# Mejorar recepción en AM



## grille1 (Jul 4, 2009)

Me resulta muy difícil sintonizar una estación de radio en AM en un lugar que está muy "contaminado" de RF. Intenté haciendo una antena de loop pero no tengo suerte. La interferencia de ruido es muy grande. Cómo puedo mejorar la recepción? Se puede "amplificar" determinada frecuencia para poder escuchar bien esta en el equipo? Gracias.


----------



## Cacho (Jul 4, 2009)

Moví tu tema a esta sección.

Saludos


----------



## alexus (Jul 4, 2009)

un pasa banda, pero si tenes splater, lo vas a tener igual, porque es por cercania.


----------



## grille1 (Jul 4, 2009)

Alexus, pero un pasa banda... tienen todos los receptores. De alguna manera tengo que lograr amplificar la recepción en deternminada frecuencia o aumentar la ganacia de recepción.


----------



## alexus (Jul 5, 2009)

grille donde estas axactamente?

un pasa banda angosta, ose, la portadora y los limites laterales y listo, creo que eran 3khz para cada lado.

que raro eso de la contamincacion!


----------



## enigmaelectronica (Jul 6, 2009)

no tiene tu receptor una función llamada "LOCAL" 

o una llamada "DX" para que la deshabilites?


----------



## grille1 (Jul 6, 2009)

* [LISTADO MOSTRADO]

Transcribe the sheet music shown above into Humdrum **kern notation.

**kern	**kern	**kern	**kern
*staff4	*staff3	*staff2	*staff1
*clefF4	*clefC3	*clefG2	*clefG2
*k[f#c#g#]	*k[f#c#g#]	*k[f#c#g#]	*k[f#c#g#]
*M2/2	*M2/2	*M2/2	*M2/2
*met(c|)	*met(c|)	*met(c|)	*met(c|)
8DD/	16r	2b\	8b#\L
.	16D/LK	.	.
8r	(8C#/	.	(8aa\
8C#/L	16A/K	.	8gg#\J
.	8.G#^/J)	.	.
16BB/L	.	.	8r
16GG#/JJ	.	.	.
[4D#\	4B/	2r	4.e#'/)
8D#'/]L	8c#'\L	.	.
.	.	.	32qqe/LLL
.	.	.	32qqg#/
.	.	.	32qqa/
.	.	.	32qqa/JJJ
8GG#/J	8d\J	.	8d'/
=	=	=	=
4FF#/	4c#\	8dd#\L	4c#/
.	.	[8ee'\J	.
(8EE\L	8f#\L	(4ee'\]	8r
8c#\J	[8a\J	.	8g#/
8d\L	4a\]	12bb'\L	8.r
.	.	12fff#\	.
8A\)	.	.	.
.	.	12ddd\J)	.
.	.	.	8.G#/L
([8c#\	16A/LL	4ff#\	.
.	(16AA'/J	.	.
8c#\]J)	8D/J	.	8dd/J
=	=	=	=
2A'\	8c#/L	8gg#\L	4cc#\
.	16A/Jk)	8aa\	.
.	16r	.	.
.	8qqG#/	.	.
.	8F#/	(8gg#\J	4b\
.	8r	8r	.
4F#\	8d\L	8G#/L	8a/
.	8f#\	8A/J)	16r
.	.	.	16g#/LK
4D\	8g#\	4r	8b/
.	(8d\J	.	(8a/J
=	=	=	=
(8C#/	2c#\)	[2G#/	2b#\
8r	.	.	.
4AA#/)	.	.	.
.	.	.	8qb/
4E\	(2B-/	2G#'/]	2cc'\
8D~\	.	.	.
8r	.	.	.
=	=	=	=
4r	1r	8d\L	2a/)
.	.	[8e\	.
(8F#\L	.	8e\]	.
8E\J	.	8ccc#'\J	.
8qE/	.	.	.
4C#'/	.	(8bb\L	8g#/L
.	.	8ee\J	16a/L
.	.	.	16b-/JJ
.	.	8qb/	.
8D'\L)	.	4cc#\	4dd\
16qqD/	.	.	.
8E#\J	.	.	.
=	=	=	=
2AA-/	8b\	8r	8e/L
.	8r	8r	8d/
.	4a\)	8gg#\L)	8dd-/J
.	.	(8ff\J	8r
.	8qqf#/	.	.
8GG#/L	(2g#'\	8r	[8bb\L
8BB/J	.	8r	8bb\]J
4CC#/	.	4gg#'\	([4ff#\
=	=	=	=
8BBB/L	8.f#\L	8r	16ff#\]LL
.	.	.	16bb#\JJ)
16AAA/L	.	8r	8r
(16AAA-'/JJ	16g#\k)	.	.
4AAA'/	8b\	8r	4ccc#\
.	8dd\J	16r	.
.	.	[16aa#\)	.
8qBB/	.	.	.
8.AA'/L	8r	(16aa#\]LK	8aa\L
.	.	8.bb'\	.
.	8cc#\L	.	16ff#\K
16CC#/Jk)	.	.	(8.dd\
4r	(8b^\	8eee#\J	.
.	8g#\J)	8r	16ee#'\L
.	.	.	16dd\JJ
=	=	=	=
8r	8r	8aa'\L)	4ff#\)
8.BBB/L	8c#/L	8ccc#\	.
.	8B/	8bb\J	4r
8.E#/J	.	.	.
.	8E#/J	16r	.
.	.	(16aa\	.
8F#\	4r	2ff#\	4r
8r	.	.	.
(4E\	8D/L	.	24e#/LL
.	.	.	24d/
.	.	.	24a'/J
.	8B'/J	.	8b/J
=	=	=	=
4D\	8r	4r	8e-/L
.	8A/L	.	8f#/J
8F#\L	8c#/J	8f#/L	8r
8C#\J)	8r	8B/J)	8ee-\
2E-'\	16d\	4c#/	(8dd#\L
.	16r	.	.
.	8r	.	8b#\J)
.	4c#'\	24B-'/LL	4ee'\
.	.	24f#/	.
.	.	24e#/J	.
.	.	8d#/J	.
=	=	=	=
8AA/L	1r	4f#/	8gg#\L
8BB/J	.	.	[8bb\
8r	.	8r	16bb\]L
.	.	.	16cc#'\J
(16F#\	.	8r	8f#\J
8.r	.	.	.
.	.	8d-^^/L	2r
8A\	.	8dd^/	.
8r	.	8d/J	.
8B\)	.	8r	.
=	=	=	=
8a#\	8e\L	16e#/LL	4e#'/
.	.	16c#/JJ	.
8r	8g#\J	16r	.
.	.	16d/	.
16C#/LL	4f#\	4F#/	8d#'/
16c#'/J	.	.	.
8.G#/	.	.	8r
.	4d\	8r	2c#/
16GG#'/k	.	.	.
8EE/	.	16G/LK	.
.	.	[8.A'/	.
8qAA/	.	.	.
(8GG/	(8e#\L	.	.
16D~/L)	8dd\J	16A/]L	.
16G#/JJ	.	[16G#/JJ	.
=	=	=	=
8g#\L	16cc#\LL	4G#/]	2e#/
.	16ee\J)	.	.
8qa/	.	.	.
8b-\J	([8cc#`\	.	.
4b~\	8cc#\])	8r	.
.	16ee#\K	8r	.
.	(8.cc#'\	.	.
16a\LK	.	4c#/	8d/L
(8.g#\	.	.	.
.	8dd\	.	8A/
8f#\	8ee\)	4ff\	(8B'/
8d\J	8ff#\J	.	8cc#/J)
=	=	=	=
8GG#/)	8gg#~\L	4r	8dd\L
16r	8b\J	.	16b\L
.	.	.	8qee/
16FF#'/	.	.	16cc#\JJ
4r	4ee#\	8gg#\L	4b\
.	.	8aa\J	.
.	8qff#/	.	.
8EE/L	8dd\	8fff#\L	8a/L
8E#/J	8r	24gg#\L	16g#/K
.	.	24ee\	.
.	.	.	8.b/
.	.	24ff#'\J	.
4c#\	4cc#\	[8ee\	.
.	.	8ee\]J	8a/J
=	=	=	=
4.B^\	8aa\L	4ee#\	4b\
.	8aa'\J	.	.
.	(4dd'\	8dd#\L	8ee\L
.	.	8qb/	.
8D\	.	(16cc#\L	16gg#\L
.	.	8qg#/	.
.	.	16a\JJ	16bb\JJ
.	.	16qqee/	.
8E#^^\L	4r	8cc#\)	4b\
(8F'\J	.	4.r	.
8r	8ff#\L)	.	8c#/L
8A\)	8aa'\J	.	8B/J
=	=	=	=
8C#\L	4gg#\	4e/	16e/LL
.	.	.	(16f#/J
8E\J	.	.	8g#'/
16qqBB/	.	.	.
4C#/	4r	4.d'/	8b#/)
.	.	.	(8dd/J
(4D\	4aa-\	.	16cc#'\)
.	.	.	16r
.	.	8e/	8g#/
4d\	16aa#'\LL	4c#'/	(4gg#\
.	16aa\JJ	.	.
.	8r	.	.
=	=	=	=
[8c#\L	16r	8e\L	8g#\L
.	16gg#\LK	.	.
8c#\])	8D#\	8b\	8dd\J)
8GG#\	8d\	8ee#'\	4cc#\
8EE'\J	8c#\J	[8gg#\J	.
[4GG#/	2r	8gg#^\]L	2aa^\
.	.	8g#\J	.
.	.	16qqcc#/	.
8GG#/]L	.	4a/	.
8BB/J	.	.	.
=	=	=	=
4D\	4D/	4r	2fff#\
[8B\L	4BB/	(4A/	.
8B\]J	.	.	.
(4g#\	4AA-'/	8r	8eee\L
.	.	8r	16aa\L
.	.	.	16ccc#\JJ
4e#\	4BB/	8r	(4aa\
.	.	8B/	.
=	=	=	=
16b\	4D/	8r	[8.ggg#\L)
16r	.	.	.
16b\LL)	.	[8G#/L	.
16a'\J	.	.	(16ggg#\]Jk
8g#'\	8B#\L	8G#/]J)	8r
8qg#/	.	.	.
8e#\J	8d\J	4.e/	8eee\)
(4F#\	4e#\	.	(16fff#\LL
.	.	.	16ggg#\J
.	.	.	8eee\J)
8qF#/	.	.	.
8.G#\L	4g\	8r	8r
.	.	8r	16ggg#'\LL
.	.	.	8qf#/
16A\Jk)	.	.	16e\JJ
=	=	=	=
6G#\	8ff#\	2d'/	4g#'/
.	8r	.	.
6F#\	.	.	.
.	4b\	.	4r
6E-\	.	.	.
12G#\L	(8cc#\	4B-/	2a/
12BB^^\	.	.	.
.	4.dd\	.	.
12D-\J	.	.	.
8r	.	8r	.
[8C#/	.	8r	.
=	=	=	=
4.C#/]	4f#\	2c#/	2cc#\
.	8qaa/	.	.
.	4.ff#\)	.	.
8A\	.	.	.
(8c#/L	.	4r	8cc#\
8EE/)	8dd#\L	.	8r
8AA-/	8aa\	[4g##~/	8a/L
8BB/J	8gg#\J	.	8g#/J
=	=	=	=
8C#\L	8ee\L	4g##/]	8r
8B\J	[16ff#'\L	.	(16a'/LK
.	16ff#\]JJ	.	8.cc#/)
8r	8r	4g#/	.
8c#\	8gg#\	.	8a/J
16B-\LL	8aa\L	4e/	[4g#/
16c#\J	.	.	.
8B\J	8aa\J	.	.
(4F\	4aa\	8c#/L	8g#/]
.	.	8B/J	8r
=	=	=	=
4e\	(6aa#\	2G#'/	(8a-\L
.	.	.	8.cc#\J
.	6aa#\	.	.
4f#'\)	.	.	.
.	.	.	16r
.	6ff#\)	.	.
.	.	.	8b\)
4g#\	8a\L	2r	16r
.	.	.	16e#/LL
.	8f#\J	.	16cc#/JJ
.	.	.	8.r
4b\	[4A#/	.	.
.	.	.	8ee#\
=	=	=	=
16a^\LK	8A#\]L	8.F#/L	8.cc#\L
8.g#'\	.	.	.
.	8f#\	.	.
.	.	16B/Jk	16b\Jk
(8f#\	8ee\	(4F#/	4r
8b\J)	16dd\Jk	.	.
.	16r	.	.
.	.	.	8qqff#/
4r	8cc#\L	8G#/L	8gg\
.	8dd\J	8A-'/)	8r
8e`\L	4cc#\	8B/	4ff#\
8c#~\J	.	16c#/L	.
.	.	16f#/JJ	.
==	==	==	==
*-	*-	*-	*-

* [ACTIVIDADES PROPUESTAS]
• 1. Determina si cada afirmación coincide con el hilo sobre la recepción en AM y contesta sí o no, citando literalmente las palabras del hilo que lo deciden. (a) grille1 probó a construir una antena de loop. (b) Cacho respondió recomendando un filtro pasa banda. (c) alexus sugiere un margen de 3 kHz a cada lado de la portadora.
• 2. Enumera todos los nombres de usuario que encabezan mensajes en el hilo sobre la recepción en AM, sin repetir ninguno.
• 3. Prosigue el hilo sobre la recepción en AM a partir del último mensaje que aparece.
El listado constituye un material aparte del hilo sobre la recepción en AM.

* [RESPUESTAS FINALES]
• 1.
(a) Sí: «Intenté haciendo una antena de loop pero no tengo suerte.»
(b) No: «Moví tu tema a esta sección.»
(c) Sí: «creo que eran 3khz para cada lado.»

• 2. grille1, Cacho, alexus, enigmaelectronica

• 3.
Enimgma, el receptor no tiene esta función DX. Me sucede en todas las frecuencias en AM. Igual, he probado con otros receptores sin éxito. Es una oficina, parace una jaula de faraday... Me podría mudar, pero la idea es que pueda amplificar la señal de RF de la frecuencia que quiero.


----------



## alexus (Jul 6, 2009)

en donde estas grille?

yo en las piedras, y te cuento que en bandas de aficionado, modulando en amplitud, no tengo ningun problema, ni en transmisión ni en recepcion.

agradeceria te expliques un poco mas, puede ser?


----------



## Pulsar71 (Jul 15, 2009)

Grille para poderte ayudar debes de especificar que frecuencias te interesan recibir, por que la AM esta muy contaminada por ruidos propios de la banda debido a la propagacion ya sea por onda terrestre o rebote en las capas de la Ionosfera, esta ultimas varian en altura durante el dia y hace que varien las condiciones de propagacion de las ondas, hay que conocer que frecuencia nos interesa recibir para saber que tipo de antena nos conviene usar.

aqui te dejo un link para que veas la propagacion semanal de las ondas de radio

http://www.arrl.org/w1aw/prop/2009-arlp028.html

Salu2
Mac


----------



## grille1 (Jul 15, 2009)

Mac, la frecuencia que necesito sintonizar es 1130 kHz.


----------



## alexus (Jul 15, 2009)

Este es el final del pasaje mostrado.